Below: The artificial pancreas developed by the team.

Improving treatment outcomes

This approach, even in this trial phase, is already showing patients can have better treatment outcomes than existing methods. Georgiou says, “There are two benefits. One is, for the first time, you’re providing patients with a fully automated way to manage their diabetes. They don’t have to inject three times a day or do finger prick samples because they’ve got continuous monitoring and infusion.

“The second, we’ve done a study where we compared [treatments] and we’ve shown that patients spend a lot more time in the healthy blood glucose range, between four and eight mmol/l, that you would expect for a healthy individual. We’ve also reduced the number of hypoglycemia events that patients experience.

“Hypoglycemia is very dangerous, because when you infuse too much insulin and the body is depleted of glucose, you end up fainting and it can be fatal. We showed in a head-to-head study that we totally eradicated hypoglycemia overnight. And compared to standard therapy, we actually reduced it by as much as 20%.”

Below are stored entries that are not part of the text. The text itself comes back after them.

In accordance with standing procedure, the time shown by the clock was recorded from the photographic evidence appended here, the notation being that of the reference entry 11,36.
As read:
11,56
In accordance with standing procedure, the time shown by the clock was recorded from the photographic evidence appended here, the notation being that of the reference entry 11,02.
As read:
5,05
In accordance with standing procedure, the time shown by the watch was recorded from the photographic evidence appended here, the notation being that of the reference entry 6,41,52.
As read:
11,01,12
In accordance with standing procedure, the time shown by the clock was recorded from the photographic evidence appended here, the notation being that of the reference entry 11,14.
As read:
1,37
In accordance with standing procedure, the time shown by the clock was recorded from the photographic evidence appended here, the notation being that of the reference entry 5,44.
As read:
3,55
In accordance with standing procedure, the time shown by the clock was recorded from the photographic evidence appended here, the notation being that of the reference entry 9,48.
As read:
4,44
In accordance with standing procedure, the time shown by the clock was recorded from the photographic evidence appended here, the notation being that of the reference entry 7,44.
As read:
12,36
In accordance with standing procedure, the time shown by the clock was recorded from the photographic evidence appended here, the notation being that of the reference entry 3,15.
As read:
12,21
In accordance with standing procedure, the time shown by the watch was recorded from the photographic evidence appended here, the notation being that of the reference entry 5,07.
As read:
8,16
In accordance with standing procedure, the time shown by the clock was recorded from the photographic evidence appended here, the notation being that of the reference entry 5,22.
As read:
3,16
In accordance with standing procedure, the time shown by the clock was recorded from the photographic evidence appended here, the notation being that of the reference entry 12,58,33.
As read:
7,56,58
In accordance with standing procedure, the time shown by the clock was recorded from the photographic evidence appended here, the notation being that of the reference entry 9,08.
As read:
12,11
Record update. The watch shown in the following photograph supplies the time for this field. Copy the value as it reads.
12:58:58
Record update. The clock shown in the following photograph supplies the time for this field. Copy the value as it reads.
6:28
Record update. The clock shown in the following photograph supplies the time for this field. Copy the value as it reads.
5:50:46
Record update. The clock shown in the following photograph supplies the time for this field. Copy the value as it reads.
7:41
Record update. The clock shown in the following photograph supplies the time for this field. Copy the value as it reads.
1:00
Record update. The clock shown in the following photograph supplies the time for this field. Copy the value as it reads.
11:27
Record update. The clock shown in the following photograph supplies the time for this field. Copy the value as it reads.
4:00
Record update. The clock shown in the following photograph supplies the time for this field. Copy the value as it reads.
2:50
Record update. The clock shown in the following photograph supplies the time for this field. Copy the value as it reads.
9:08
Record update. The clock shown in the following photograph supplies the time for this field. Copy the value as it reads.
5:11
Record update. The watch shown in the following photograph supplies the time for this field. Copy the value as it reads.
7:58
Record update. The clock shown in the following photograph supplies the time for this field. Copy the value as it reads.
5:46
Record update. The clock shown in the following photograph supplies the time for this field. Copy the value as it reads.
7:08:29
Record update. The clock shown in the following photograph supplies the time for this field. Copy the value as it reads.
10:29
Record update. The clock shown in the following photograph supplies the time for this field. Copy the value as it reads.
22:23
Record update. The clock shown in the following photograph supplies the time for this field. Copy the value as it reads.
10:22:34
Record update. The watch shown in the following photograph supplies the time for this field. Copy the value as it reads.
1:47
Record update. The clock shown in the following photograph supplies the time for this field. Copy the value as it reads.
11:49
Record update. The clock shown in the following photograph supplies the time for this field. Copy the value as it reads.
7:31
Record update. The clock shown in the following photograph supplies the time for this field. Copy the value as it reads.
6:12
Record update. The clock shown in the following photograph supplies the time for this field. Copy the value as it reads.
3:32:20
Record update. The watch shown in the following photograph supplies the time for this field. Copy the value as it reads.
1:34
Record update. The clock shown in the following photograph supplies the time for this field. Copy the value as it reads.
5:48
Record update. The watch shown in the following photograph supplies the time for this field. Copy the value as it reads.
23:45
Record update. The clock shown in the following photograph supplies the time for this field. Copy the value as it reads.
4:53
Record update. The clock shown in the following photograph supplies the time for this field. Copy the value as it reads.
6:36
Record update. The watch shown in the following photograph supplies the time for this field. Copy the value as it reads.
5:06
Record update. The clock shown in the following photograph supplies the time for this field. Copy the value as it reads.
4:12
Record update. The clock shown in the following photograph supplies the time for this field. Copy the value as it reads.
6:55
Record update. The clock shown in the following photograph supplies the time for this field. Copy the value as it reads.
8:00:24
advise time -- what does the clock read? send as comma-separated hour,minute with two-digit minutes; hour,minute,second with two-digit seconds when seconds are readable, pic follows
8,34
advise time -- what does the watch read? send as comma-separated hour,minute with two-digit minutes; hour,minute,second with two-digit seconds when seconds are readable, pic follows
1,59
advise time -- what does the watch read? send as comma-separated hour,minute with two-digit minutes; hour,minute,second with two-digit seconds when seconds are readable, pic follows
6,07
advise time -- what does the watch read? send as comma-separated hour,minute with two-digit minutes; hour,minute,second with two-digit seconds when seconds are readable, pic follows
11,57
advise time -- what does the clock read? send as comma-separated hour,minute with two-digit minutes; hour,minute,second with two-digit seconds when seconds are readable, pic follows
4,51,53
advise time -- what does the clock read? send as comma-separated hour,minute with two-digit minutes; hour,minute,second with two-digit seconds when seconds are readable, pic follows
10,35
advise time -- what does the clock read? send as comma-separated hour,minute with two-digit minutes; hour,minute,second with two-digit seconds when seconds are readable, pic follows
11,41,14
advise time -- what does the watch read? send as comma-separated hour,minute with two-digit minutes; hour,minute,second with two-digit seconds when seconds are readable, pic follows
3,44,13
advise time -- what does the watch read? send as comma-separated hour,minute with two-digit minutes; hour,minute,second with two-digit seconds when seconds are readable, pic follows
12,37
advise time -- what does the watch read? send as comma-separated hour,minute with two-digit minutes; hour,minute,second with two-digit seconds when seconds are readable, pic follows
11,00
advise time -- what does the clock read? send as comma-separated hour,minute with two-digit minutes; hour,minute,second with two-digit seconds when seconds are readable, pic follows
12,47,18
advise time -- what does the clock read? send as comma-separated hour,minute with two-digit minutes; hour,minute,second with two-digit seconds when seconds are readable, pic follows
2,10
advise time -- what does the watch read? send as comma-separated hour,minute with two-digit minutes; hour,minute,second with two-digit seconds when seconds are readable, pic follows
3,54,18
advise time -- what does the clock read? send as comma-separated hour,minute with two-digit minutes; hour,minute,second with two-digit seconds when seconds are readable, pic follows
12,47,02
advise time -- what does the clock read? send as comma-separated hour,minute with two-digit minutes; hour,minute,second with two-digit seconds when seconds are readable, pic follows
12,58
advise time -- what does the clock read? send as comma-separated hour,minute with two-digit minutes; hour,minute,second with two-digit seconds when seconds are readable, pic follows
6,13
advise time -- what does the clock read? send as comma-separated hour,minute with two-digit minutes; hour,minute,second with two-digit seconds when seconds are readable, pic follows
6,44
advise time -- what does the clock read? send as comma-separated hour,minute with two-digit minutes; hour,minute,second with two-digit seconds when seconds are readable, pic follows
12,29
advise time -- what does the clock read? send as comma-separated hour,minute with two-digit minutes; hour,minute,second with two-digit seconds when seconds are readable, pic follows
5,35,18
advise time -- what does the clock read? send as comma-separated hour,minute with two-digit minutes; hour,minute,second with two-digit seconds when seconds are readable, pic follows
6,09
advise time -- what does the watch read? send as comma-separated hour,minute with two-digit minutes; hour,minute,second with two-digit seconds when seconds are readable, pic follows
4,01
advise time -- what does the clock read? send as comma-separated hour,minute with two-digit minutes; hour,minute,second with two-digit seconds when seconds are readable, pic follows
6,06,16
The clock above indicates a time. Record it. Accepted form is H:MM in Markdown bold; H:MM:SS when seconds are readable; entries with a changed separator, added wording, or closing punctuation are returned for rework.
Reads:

With these results, bio-inspired electronics should clearly be taken seriously as a way to transform outcomes for patients with various illnesses or diseases. This research project might be focused on diabetes, but Georgiou and his colleagues at Imperial College London have developed electronic chips that mirror biology to help diagnose and treat numerous conditions. Those include a microchip for early detection and therapeutic monitoring of breast cancer and a chip to better understand of the role of hormones in appetite regulation and their impact on conditions such as obesity.

Electronics are already being used to carry out bodily functions, but for this to be automated, they need to be architected in a way that mirrors biology. It’ll be interesting to see what other chips are built to replicate the extreme accuracy, precision and robustness of human organs.